*ACTIVITIES*
1. Retype the part of the listing that runs from the line with "Yes, point (107, 612)" to the line with "Question: Which way", keeping both of those lines. Leave out the pictures.
2. Extend the essay on lightweight tasks built with generators, picking up right after its last sentence.

*DOCUMENT SEGMENT*
────────

Lightweight Tasks using Generators and Yield-From
This is an essay about using generators, together with the new yield from construct available in Python 3.3, to implement lightweight cooperatively-scheduled threads. I will use the term task to refer to such threads, to distinguish them from OS-supported threads and processes.
Here I will develop a very simple scheduler for such tasks, to
illustrate the principles involved. I'll be introducing small snippets
of code, some of which are core parts of the scheduler and some of
which are usage examples. To help distinguish between them, I'll use a
colour code: orange for library code, blue for application examples, and green for example output.
Core of the Scheduler
Each task will be a generator. Whenever a task wants to suspend itself, it will yield. We won't make any use of values sent or received by yields; they will simply be suspension points.
We'll start with a global variable to hold the currently running task.

────────

*SUPPLIED INFORMATION*
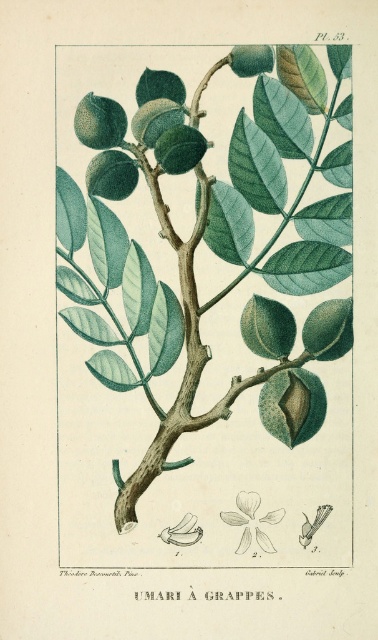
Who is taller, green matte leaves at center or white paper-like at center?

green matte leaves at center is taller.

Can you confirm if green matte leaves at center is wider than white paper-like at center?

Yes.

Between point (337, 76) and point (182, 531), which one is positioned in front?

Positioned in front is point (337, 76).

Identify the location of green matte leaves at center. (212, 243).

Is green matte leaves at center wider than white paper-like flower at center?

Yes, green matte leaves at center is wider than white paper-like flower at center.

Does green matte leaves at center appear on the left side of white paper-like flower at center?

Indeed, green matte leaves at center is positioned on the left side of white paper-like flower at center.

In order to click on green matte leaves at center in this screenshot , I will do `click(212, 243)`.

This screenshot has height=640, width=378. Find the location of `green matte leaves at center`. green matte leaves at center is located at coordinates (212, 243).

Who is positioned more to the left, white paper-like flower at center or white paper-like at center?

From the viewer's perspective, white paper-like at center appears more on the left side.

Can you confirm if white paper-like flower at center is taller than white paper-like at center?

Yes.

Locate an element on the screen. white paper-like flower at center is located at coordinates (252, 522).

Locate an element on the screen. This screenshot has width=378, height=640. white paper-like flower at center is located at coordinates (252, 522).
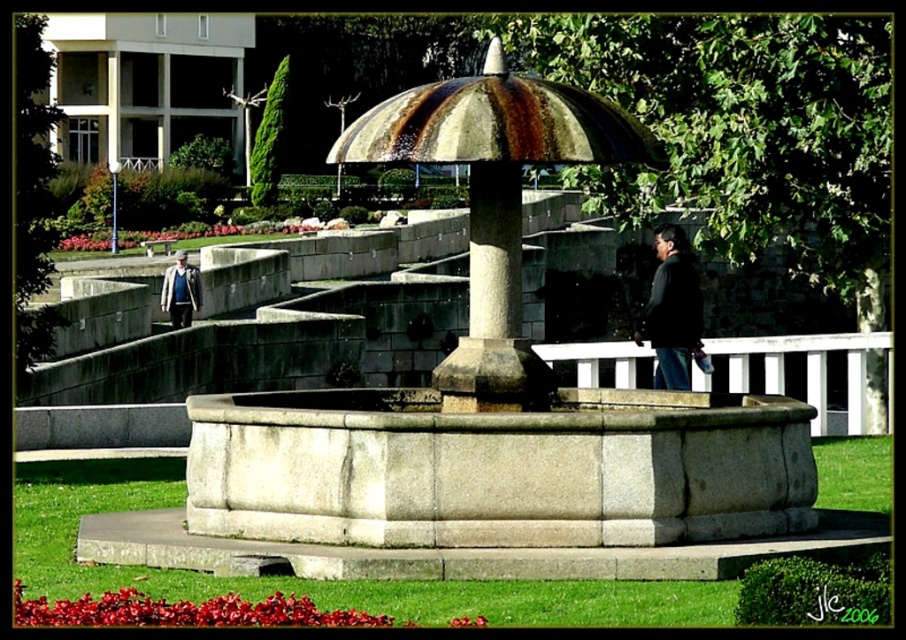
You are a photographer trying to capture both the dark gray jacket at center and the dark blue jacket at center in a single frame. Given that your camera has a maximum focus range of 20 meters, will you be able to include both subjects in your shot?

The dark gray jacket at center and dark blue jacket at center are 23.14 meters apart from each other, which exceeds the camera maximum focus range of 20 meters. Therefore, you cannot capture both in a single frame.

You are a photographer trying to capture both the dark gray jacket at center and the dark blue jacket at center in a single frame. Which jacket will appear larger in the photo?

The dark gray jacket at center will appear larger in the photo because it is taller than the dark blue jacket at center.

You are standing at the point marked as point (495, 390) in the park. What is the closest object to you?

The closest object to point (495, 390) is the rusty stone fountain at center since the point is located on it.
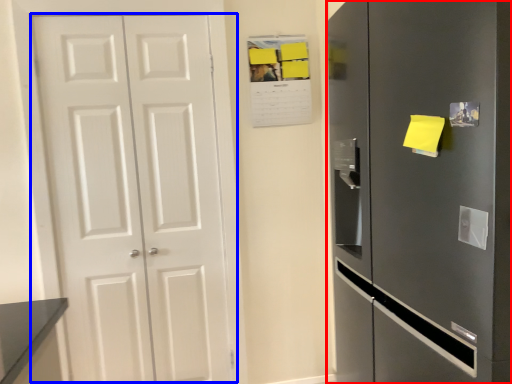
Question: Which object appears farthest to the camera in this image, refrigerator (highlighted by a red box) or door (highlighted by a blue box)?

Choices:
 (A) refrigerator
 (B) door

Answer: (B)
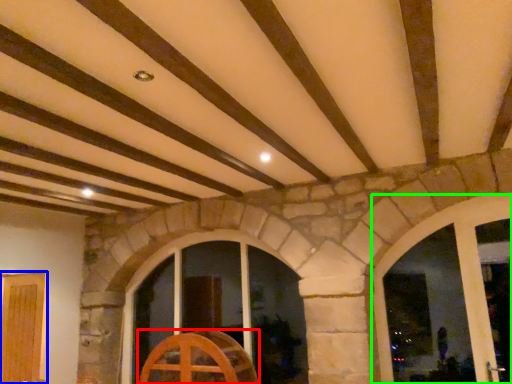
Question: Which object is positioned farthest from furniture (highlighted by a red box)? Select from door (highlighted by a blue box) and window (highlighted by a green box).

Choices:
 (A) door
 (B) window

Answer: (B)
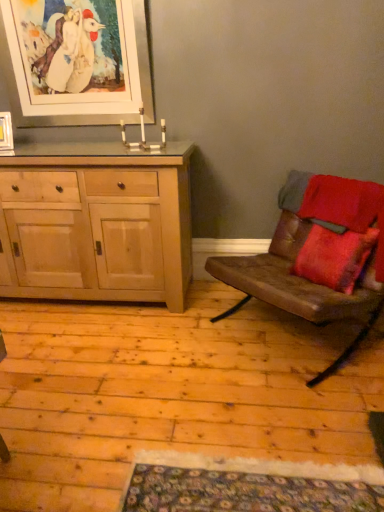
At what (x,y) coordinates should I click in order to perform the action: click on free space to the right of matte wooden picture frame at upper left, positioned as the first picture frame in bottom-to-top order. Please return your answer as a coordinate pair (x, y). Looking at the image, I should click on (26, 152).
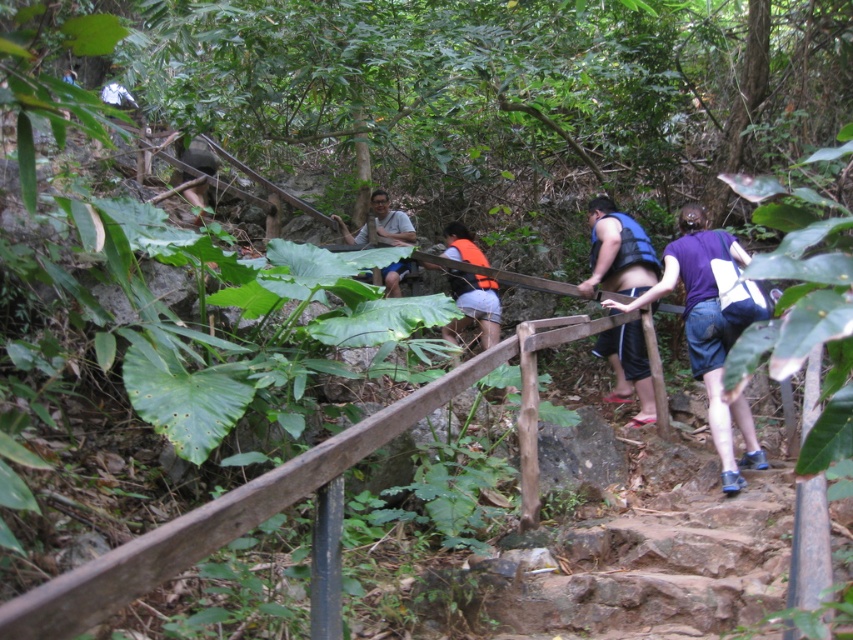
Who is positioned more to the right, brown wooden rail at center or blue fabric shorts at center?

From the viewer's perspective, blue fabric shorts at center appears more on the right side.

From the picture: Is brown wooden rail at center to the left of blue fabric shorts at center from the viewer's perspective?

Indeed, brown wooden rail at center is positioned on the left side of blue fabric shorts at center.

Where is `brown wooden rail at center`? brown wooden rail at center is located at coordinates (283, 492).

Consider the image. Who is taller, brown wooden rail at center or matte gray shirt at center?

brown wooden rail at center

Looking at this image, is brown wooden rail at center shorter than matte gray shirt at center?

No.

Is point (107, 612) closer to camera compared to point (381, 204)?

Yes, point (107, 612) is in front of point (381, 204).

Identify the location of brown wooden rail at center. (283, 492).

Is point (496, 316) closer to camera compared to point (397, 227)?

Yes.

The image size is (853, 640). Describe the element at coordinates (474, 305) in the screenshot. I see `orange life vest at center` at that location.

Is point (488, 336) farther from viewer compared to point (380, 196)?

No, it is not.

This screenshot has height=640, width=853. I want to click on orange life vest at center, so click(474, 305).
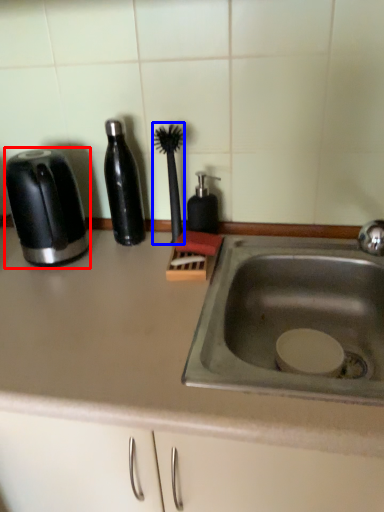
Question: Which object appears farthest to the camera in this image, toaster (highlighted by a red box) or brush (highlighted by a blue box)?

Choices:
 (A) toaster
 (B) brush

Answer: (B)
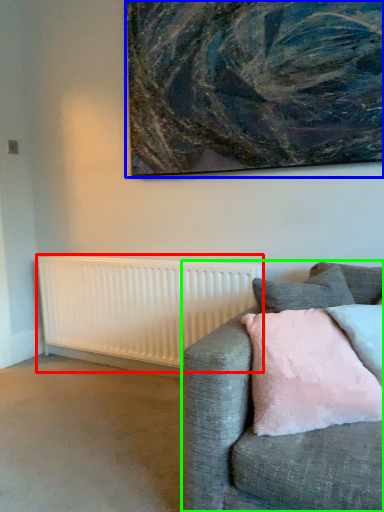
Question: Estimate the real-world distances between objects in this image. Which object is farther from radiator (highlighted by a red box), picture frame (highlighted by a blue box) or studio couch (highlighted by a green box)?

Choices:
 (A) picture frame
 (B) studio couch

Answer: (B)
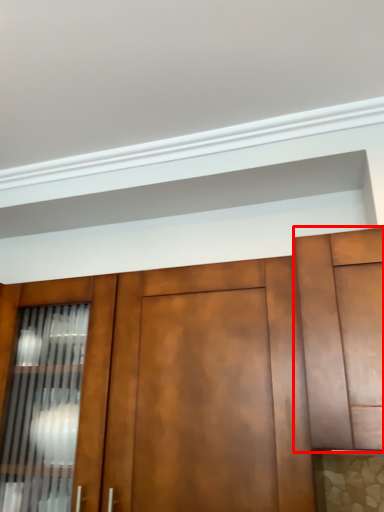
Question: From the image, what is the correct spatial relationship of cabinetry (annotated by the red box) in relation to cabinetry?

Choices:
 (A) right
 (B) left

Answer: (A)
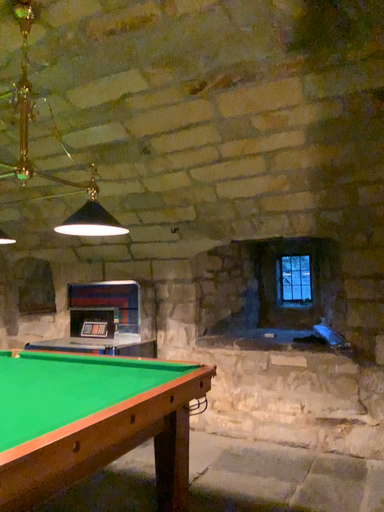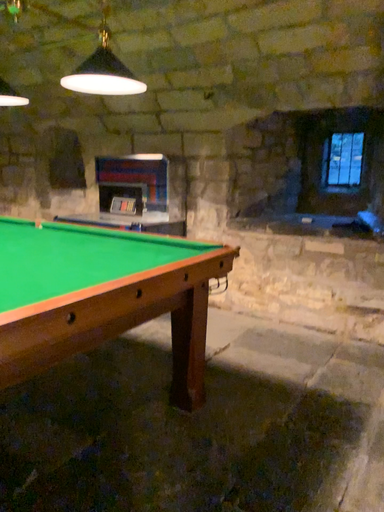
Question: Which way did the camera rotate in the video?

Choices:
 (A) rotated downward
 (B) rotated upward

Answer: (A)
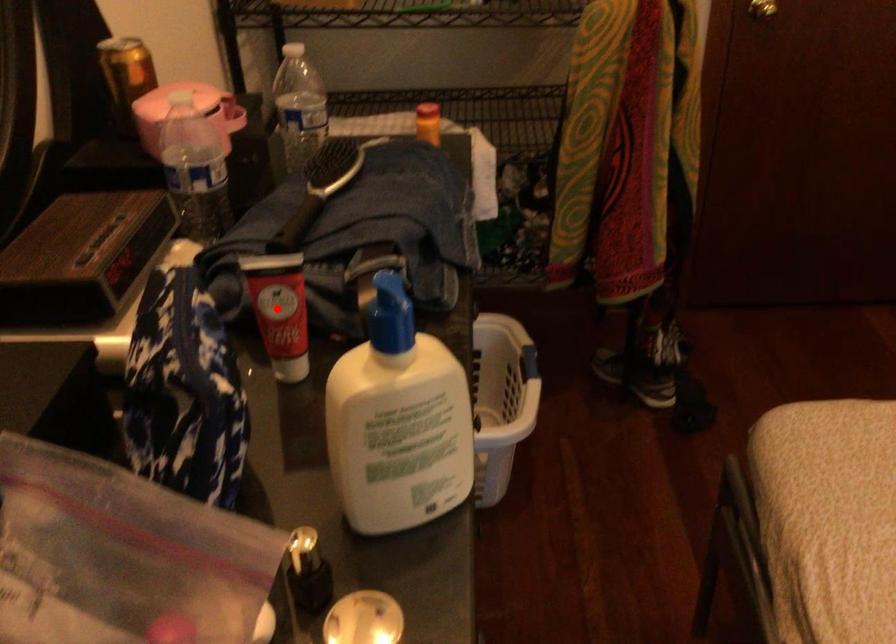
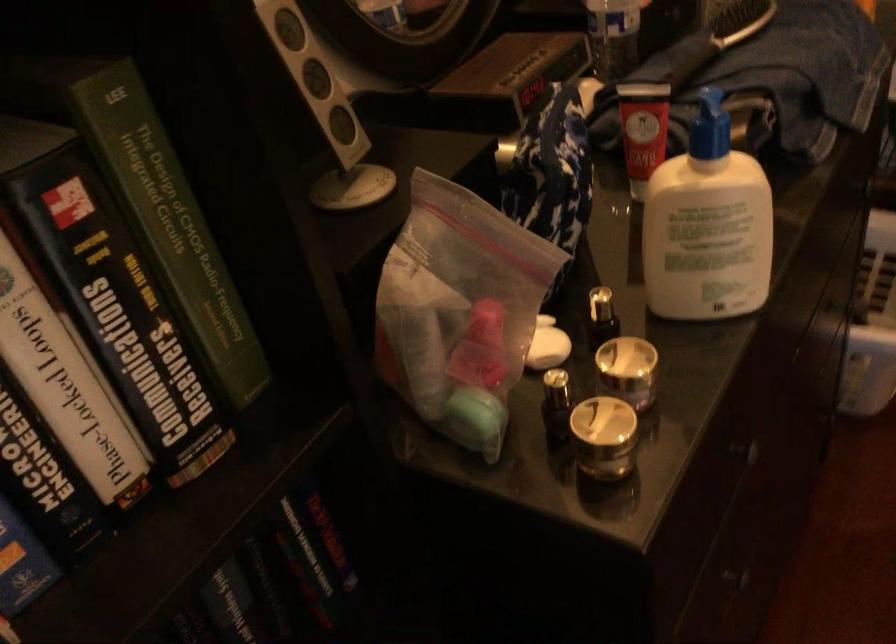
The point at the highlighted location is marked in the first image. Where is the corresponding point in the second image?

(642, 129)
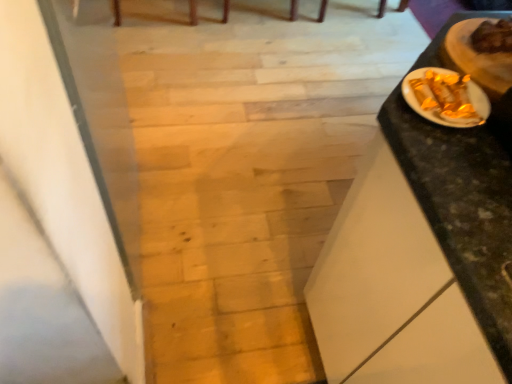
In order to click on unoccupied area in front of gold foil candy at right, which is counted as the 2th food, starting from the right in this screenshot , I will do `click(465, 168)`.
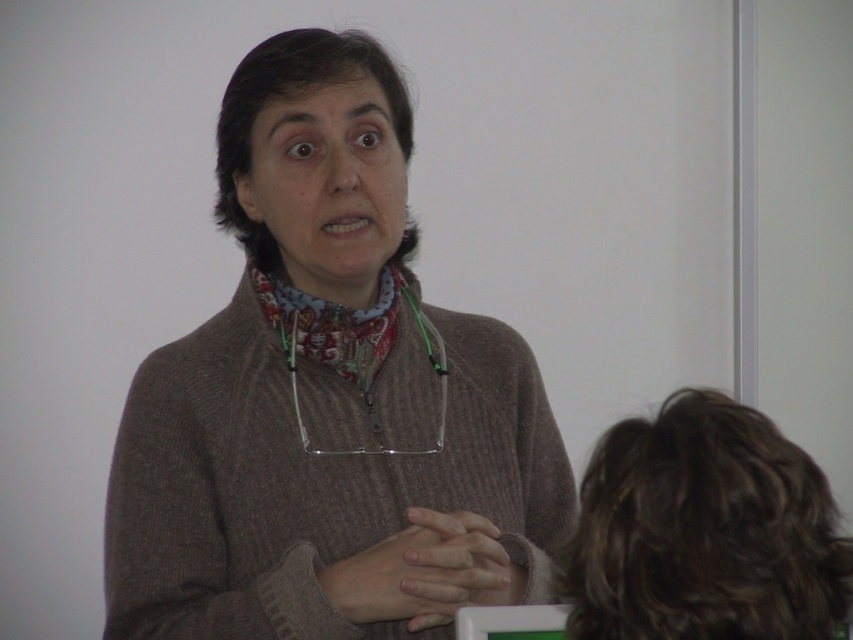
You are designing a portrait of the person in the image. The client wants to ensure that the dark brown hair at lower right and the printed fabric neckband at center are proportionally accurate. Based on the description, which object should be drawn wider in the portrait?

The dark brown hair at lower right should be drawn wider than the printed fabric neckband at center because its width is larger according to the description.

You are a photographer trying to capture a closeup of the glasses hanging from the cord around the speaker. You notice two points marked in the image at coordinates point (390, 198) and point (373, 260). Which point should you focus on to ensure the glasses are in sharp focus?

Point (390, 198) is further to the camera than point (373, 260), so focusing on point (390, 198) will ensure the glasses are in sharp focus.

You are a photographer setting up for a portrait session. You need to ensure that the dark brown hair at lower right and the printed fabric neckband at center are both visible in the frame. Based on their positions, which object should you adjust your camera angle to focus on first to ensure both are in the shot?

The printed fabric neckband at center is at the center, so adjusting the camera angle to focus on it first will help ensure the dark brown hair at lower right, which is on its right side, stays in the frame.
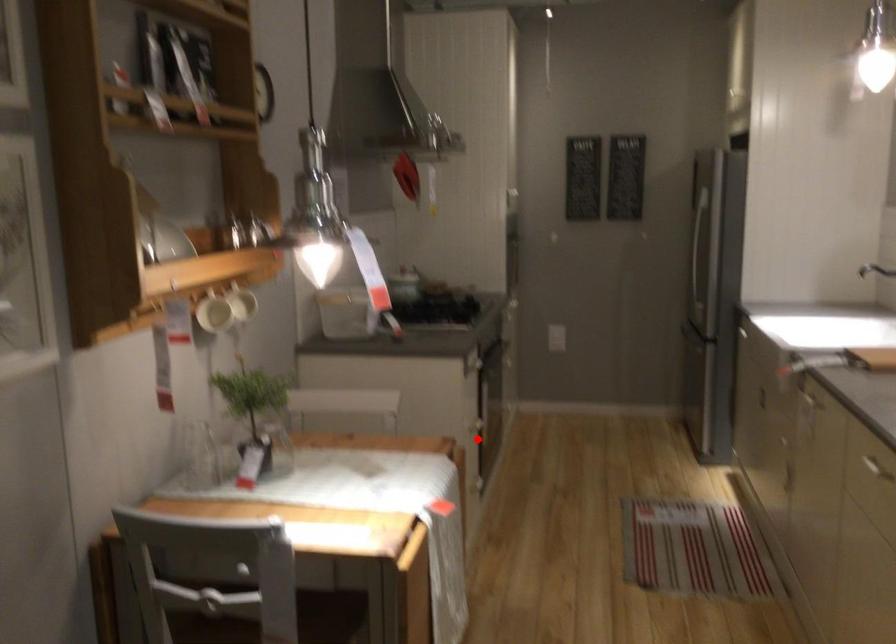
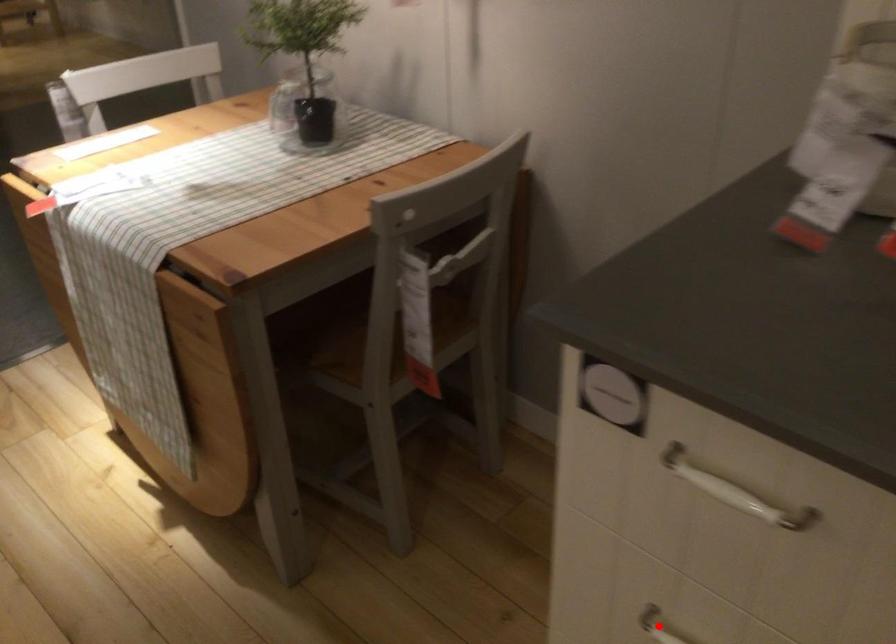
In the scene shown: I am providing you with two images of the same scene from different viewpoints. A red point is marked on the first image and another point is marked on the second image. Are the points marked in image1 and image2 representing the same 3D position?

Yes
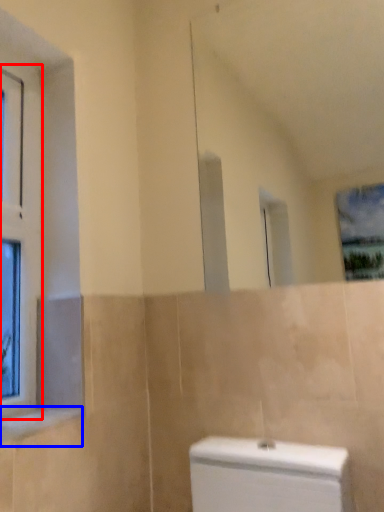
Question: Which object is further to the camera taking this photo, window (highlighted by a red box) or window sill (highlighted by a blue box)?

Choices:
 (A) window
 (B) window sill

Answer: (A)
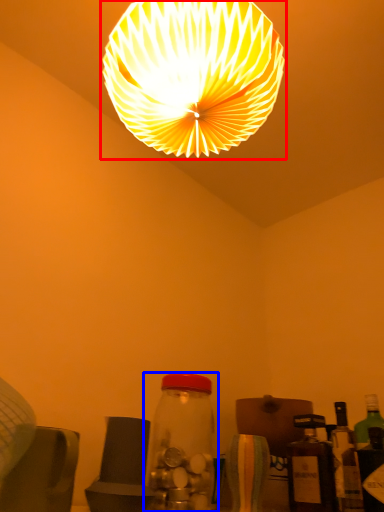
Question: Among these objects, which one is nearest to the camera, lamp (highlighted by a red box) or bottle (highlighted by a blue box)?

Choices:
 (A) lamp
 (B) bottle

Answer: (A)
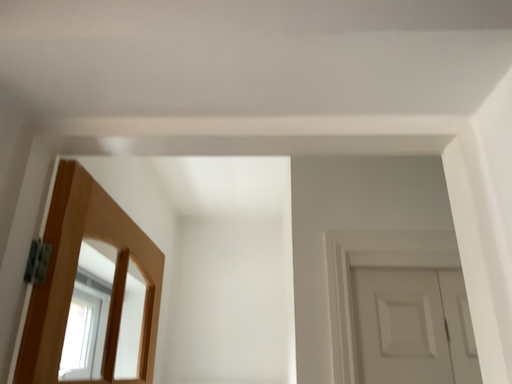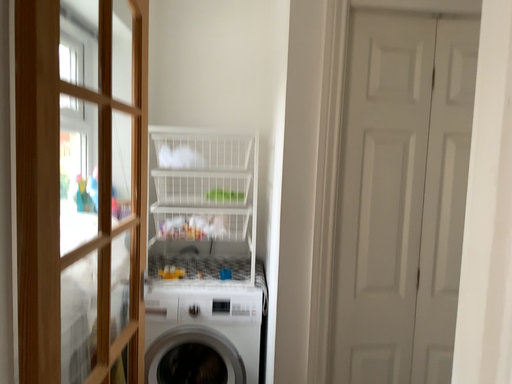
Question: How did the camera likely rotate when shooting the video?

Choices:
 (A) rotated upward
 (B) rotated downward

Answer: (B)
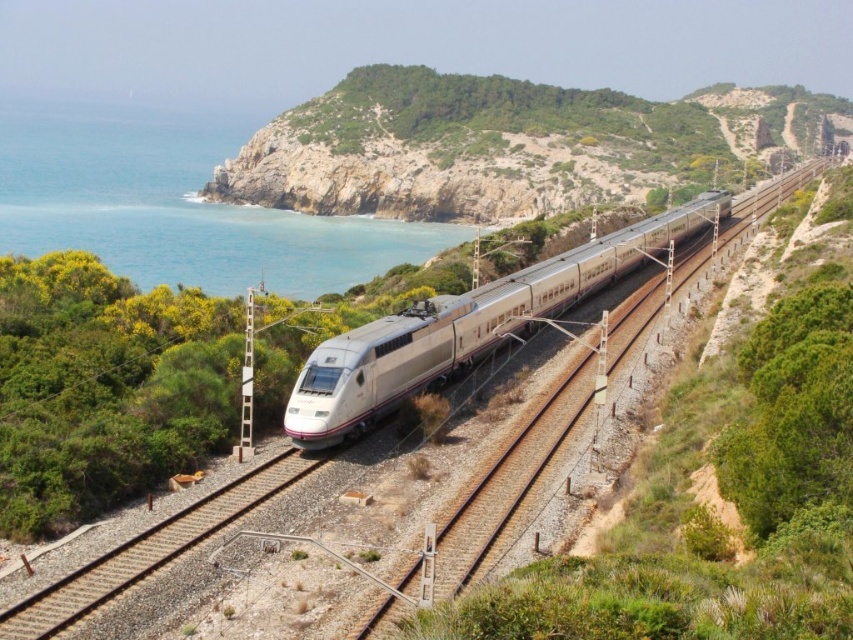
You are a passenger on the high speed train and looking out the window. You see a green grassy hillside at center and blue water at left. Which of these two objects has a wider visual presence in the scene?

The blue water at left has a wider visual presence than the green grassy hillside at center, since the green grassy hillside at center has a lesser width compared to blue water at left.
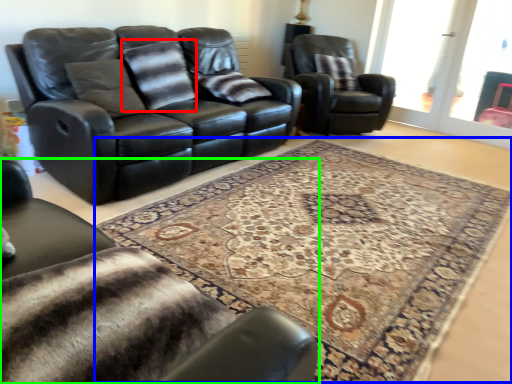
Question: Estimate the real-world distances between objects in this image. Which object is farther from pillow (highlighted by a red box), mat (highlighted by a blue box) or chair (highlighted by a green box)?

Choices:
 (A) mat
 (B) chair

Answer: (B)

────────

*OUTPUTS IN ORDER*
1.
Yes, point (107, 612) is in front of point (381, 204).

Identify the location of brown wooden rail at center. (283, 492).

Is point (496, 316) closer to camera compared to point (397, 227)?

Yes.

The image size is (853, 640). Describe the element at coordinates (474, 305) in the screenshot. I see `orange life vest at center` at that location.

Is point (488, 336) farther from viewer compared to point (380, 196)?

No, it is not.

This screenshot has height=640, width=853. I want to click on orange life vest at center, so click(474, 305).
Question: Which object appears farthest to the camera in this image, toaster (highlighted by a red box) or brush (highlighted by a blue box)?

Choices:
 (A) toaster
 (B) brush

Answer: (B)
Question: Estimate the real-world distances between objects in this image. Which object is farther from radiator (highlighted by a red box), picture frame (highlighted by a blue box) or studio couch (highlighted by a green box)?

Choices:
 (A) picture frame
 (B) studio couch

Answer: (B)
Question: From the image, what is the correct spatial relationship of cabinetry (annotated by the red box) in relation to cabinetry?

Choices:
 (A) right
 (B) left

Answer: (A)
Question: Which way did the camera rotate in the video?

2.
current = None
We'll also want a queue of tasks that are waiting to run.
ready_list = []
The first thing we'll want is a way of getting a task into the scheduling system.
def schedule(g):
ready_list.append(g)
The core loop of the scheduler will repeatedly take the task at the head of the queue and run it until it yields.
def run():
global current
while ready_list:
g = ready_list[0]
current = g
try:
g.next()
except StopIteration:
unschedule(g)
else:
expire_timeslice(g)
If the task is still at the head of the ready list after it has
yielded, we move it to the end, so that the ready tasks will run
round-robin fashion.
def expire_timeslice(g):
if ready_list and ready_list[0] is g:
del ready_list[0]
ready_list.append(g)
When the task finishes, we use the following function to remove it from the scheduling system.
def unschedule(g):
if g in ready_list:
ready_list.remove(g)
We've got enough so far to try a simple test.
def person(name, count):
for i in range(count):
print name, "running"
yield
schedule(person("John", 2))
schedule(person("Michael", 3))
schedule(person("Terry", 4))
run()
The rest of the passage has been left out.